(Records Opens)
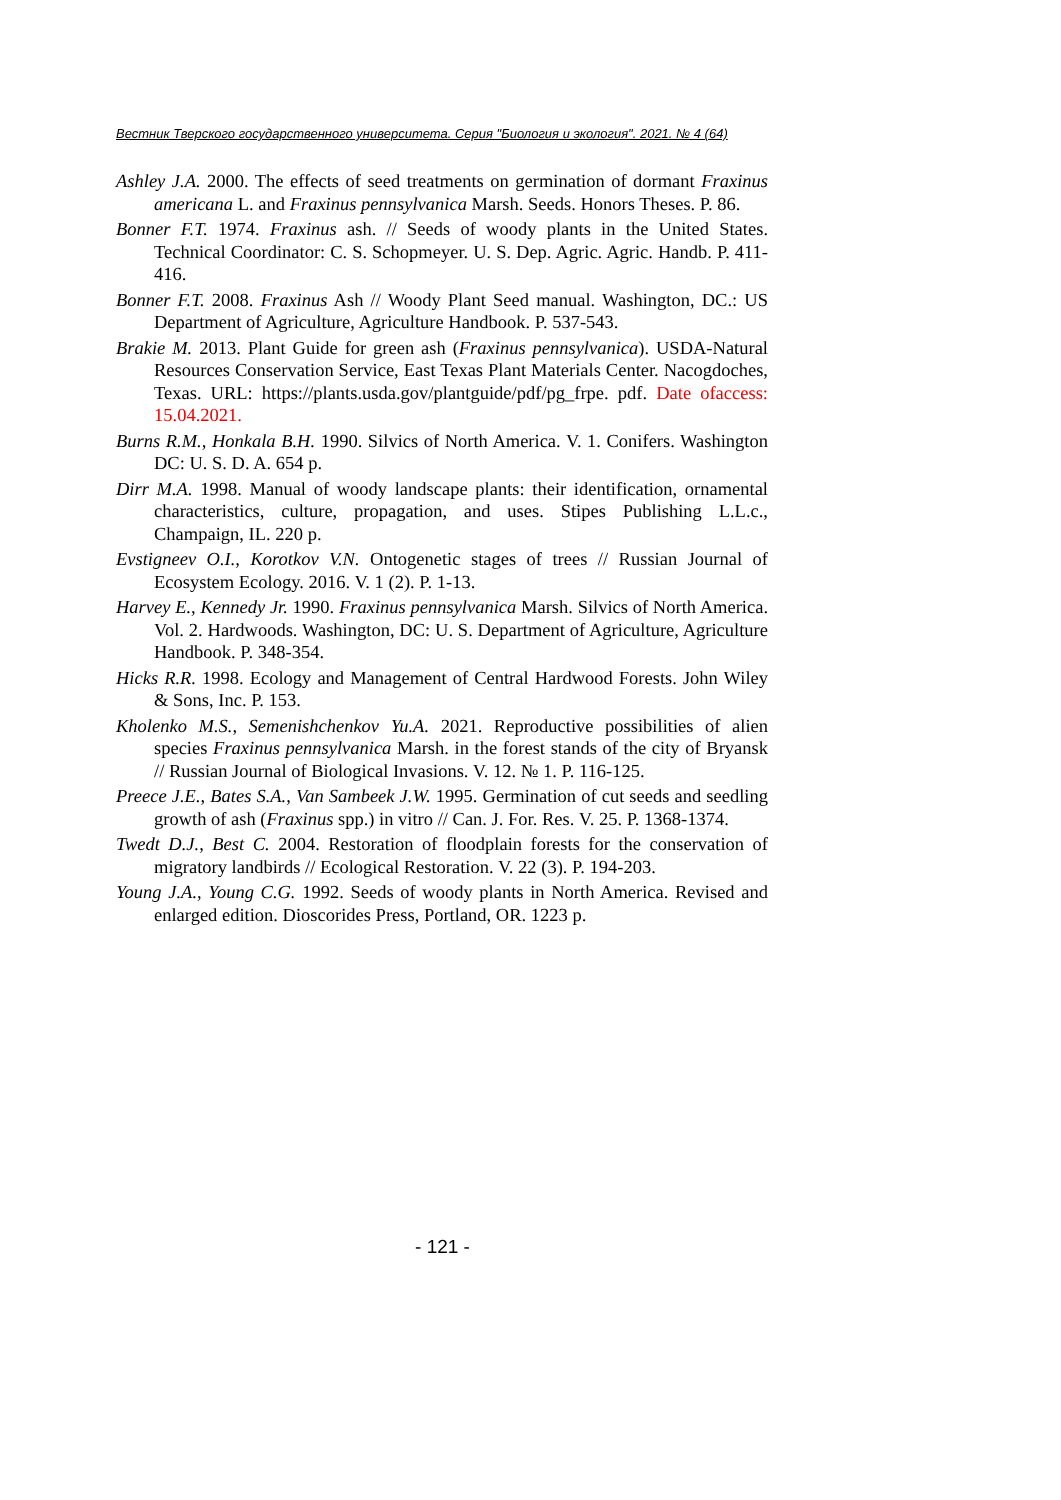Вестник Тверского государственного университета. Серия "Биология и экология". 2021. № 4 (64)
Ashley J.A. 2000. The effects of seed treatments on germination of dormant Fraxinus americana L. and Fraxinus pennsylvanica Marsh. Seeds. Honors Theses. P. 86.
Bonner F.T. 1974. Fraxinus ash. // Seeds of woody plants in the United States. Technical Coordinator: C. S. Schopmeyer. U. S. Dep. Agric. Agric. Handb. P. 411-416.
Bonner F.T. 2008. Fraxinus Ash // Woody Plant Seed manual. Washington, DC.: US Department of Agriculture, Agriculture Handbook. P. 537-543.
Brakie M. 2013. Plant Guide for green ash (Fraxinus pennsylvanica). USDA-Natural Resources Conservation Service, East Texas Plant Materials Center. Nacogdoches, Texas. URL: https://plants.usda.gov/plantguide/pdf/pg_frpe. pdf. Date ofaccess: 15.04.2021.
Burns R.M., Honkala B.H. 1990. Silvics of North America. V. 1. Conifers. Washington DC: U. S. D. A. 654 p.
Dirr M.A. 1998. Manual of woody landscape plants: their identification, ornamental characteristics, culture, propagation, and uses. Stipes Publishing L.L.c., Champaign, IL. 220 p.
Evstigneev O.I., Korotkov V.N. Ontogenetic stages of trees // Russian Journal of Ecosystem Ecology. 2016. V. 1 (2). P. 1-13.
Harvey E., Kennedy Jr. 1990. Fraxinus pennsylvanica Marsh. Silvics of North America. Vol. 2. Hardwoods. Washington, DC: U. S. Department of Agriculture, Agriculture Handbook. P. 348-354.
Hicks R.R. 1998. Ecology and Management of Central Hardwood Forests. John Wiley & Sons, Inc. P. 153.
Kholenko M.S., Semenishchenkov Yu.A. 2021. Reproductive possibilities of alien species Fraxinus pennsylvanica Marsh. in the forest stands of the city of Bryansk // Russian Journal of Biological Invasions. V. 12. № 1. P. 116-125.
Preece J.E., Bates S.A., Van Sambeek J.W. 1995. Germination of cut seeds and seedling growth of ash (Fraxinus spp.) in vitro // Can. J. For. Res. V. 25. P. 1368-1374.
Twedt D.J., Best C. 2004. Restoration of floodplain forests for the conservation of migratory landbirds // Ecological Restoration. V. 22 (3). P. 194-203.
Young J.A., Young C.G. 1992. Seeds of woody plants in North America. Revised and enlarged edition. Dioscorides Press, Portland, OR. 1223 p.
- 121 -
(Records Closes)
— To-do item —
Pictures excluded, repeat the material above from its first line through the line containing "Kholenko M.S., Semenishchenkov", both included.

— Exercise result —
Вестник Тверского государственного университета. Серия "Биология и экология". 2021. № 4 (64)
Ashley J.A. 2000. The effects of seed treatments on germination of dormant Fraxinus americana L. and Fraxinus pennsylvanica Marsh. Seeds. Honors Theses. P. 86.
Bonner F.T. 1974. Fraxinus ash. // Seeds of woody plants in the United States. Technical Coordinator: C. S. Schopmeyer. U. S. Dep. Agric. Agric. Handb. P. 411-416.
Bonner F.T. 2008. Fraxinus Ash // Woody Plant Seed manual. Washington, DC.: US Department of Agriculture, Agriculture Handbook. P. 537-543.
Brakie M. 2013. Plant Guide for green ash (Fraxinus pennsylvanica). USDA-Natural Resources Conservation Service, East Texas Plant Materials Center. Nacogdoches, Texas. URL: https://plants.usda.gov/plantguide/pdf/pg_frpe. pdf. Date ofaccess: 15.04.2021.
Burns R.M., Honkala B.H. 1990. Silvics of North America. V. 1. Conifers. Washington DC: U. S. D. A. 654 p.
Dirr M.A. 1998. Manual of woody landscape plants: their identification, ornamental characteristics, culture, propagation, and uses. Stipes Publishing L.L.c., Champaign, IL. 220 p.
Evstigneev O.I., Korotkov V.N. Ontogenetic stages of trees // Russian Journal of Ecosystem Ecology. 2016. V. 1 (2). P. 1-13.
Harvey E., Kennedy Jr. 1990. Fraxinus pennsylvanica Marsh. Silvics of North America. Vol. 2. Hardwoods. Washington, DC: U. S. Department of Agriculture, Agriculture Handbook. P. 348-354.
Hicks R.R. 1998. Ecology and Management of Central Hardwood Forests. John Wiley & Sons, Inc. P. 153.
Kholenko M.S., Semenishchenkov Yu.A. 2021. Reproductive possibilities of alien species Fraxinus pennsylvanica Marsh. in the forest stands of the city of Bryansk // Russian Journal of Biological Invasions. V. 12. № 1. P. 116-125.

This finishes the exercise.